Copy the records word for word, beginning at their first line and stopping after the line that contains "base curve: curves: ch0".

- Supplied material
##########

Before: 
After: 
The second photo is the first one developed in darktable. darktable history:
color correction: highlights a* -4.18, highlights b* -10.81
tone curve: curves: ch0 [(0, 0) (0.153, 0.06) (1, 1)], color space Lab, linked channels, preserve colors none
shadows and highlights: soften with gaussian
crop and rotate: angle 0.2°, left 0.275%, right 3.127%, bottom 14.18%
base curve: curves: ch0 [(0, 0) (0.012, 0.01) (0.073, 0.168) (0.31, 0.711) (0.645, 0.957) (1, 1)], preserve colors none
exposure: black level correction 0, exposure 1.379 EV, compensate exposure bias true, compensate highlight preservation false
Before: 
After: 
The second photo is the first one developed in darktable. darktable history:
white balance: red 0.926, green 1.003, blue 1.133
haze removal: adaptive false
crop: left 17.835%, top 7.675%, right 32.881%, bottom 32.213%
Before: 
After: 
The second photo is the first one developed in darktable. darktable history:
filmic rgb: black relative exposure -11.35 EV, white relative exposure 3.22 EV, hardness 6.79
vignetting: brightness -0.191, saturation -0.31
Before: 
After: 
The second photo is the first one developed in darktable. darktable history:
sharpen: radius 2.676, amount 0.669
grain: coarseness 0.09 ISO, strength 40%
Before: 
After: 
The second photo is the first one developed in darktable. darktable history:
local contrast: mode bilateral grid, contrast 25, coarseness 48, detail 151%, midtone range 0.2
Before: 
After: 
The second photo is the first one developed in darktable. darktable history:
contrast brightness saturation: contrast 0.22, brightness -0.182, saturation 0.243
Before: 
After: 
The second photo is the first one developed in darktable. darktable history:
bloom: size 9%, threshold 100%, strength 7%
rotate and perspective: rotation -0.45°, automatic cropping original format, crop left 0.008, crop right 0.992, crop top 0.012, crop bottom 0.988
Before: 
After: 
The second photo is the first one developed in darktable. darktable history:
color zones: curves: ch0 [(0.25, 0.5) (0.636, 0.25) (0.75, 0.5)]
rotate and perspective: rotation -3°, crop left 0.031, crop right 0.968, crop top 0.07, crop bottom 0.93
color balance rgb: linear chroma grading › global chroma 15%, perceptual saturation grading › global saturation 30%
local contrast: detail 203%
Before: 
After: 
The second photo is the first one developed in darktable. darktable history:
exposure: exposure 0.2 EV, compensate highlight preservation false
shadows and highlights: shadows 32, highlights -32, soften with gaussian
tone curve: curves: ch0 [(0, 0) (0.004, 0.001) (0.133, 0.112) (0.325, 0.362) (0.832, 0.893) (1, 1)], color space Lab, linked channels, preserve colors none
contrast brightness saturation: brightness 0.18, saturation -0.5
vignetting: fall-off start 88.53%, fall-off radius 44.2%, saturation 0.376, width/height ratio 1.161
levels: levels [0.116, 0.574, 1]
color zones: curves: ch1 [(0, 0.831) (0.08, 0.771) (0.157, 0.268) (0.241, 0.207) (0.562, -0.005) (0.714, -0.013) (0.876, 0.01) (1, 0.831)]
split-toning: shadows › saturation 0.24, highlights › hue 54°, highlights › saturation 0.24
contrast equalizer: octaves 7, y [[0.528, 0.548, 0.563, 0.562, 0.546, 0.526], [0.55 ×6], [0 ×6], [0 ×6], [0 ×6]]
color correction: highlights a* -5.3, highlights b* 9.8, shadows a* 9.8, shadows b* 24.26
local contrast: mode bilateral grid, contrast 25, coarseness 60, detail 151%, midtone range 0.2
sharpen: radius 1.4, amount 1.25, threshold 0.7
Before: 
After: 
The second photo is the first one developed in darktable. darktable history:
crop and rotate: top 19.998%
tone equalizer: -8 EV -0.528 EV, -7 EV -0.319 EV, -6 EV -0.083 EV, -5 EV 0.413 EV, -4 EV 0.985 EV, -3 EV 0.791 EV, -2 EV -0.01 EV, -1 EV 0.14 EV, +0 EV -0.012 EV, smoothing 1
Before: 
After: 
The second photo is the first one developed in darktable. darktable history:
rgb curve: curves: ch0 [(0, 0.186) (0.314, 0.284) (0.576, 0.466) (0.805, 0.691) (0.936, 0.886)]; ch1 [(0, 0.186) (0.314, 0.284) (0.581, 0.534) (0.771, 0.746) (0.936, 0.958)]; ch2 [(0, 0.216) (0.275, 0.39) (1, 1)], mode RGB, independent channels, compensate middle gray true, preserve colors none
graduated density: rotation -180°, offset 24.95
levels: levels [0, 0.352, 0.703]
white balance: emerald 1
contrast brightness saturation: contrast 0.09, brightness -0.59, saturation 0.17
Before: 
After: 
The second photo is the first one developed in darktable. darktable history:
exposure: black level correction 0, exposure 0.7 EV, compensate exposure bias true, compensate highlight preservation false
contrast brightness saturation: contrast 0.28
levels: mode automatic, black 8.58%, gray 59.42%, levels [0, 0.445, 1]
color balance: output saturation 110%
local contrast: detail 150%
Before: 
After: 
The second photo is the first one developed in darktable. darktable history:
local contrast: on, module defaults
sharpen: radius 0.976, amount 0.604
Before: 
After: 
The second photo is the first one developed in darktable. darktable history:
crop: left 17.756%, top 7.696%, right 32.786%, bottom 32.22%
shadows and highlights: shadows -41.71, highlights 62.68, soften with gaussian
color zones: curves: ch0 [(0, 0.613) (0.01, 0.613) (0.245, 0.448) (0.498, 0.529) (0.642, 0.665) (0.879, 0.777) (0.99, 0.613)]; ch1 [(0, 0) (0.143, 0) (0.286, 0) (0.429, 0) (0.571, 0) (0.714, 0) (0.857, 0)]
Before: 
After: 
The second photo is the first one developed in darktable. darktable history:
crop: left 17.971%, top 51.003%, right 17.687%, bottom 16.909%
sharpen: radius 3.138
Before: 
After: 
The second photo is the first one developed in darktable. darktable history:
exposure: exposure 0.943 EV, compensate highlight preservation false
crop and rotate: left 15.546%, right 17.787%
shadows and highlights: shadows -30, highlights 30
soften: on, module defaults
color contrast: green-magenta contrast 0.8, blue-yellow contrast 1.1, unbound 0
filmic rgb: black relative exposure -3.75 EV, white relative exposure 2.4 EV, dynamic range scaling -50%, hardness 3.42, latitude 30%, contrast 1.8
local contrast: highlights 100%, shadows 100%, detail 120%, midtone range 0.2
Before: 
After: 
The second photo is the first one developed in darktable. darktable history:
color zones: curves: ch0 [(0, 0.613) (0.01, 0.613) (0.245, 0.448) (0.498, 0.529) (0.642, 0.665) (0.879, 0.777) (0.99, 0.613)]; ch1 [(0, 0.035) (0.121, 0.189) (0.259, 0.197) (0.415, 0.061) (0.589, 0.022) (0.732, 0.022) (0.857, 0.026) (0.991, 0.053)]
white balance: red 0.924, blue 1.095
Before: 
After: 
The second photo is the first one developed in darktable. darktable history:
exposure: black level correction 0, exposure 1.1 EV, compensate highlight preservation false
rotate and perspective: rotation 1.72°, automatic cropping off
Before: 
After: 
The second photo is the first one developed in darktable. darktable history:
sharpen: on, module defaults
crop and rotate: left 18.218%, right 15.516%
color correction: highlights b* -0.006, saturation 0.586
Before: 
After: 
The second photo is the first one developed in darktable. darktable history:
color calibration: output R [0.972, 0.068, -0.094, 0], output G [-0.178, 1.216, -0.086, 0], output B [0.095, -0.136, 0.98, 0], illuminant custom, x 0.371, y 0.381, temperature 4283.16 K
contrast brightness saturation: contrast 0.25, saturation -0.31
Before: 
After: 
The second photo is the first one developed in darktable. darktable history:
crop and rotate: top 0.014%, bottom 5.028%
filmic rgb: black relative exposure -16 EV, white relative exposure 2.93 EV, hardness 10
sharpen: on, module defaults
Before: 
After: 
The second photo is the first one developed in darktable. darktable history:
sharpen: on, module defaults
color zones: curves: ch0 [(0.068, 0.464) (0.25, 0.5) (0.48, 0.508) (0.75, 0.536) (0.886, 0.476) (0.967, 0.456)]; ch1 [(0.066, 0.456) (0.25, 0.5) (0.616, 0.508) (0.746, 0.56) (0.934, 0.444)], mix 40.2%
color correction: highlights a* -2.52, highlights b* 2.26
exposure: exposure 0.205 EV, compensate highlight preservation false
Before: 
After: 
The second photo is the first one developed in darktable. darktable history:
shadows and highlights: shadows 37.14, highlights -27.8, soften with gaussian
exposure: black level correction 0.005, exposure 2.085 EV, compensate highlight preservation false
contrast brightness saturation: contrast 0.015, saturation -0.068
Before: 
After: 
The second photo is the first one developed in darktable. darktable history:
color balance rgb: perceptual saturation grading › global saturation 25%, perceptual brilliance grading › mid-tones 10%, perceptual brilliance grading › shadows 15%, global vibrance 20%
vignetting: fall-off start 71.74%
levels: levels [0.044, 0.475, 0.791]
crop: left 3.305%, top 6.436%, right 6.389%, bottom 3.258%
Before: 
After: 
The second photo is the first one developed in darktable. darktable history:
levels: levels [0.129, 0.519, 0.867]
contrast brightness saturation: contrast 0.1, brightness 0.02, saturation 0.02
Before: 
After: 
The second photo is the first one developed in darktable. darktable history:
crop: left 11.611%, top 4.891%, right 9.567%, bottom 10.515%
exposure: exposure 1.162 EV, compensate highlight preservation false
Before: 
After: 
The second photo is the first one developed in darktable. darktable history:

##########

- Written reply
Before: 
After: 
The second photo is the first one developed in darktable. darktable history:
color correction: highlights a* -4.18, highlights b* -10.81
tone curve: curves: ch0 [(0, 0) (0.153, 0.06) (1, 1)], color space Lab, linked channels, preserve colors none
shadows and highlights: soften with gaussian
crop and rotate: angle 0.2°, left 0.275%, right 3.127%, bottom 14.18%
base curve: curves: ch0 [(0, 0) (0.012, 0.01) (0.073, 0.168) (0.31, 0.711) (0.645, 0.957) (1, 1)], preserve colors none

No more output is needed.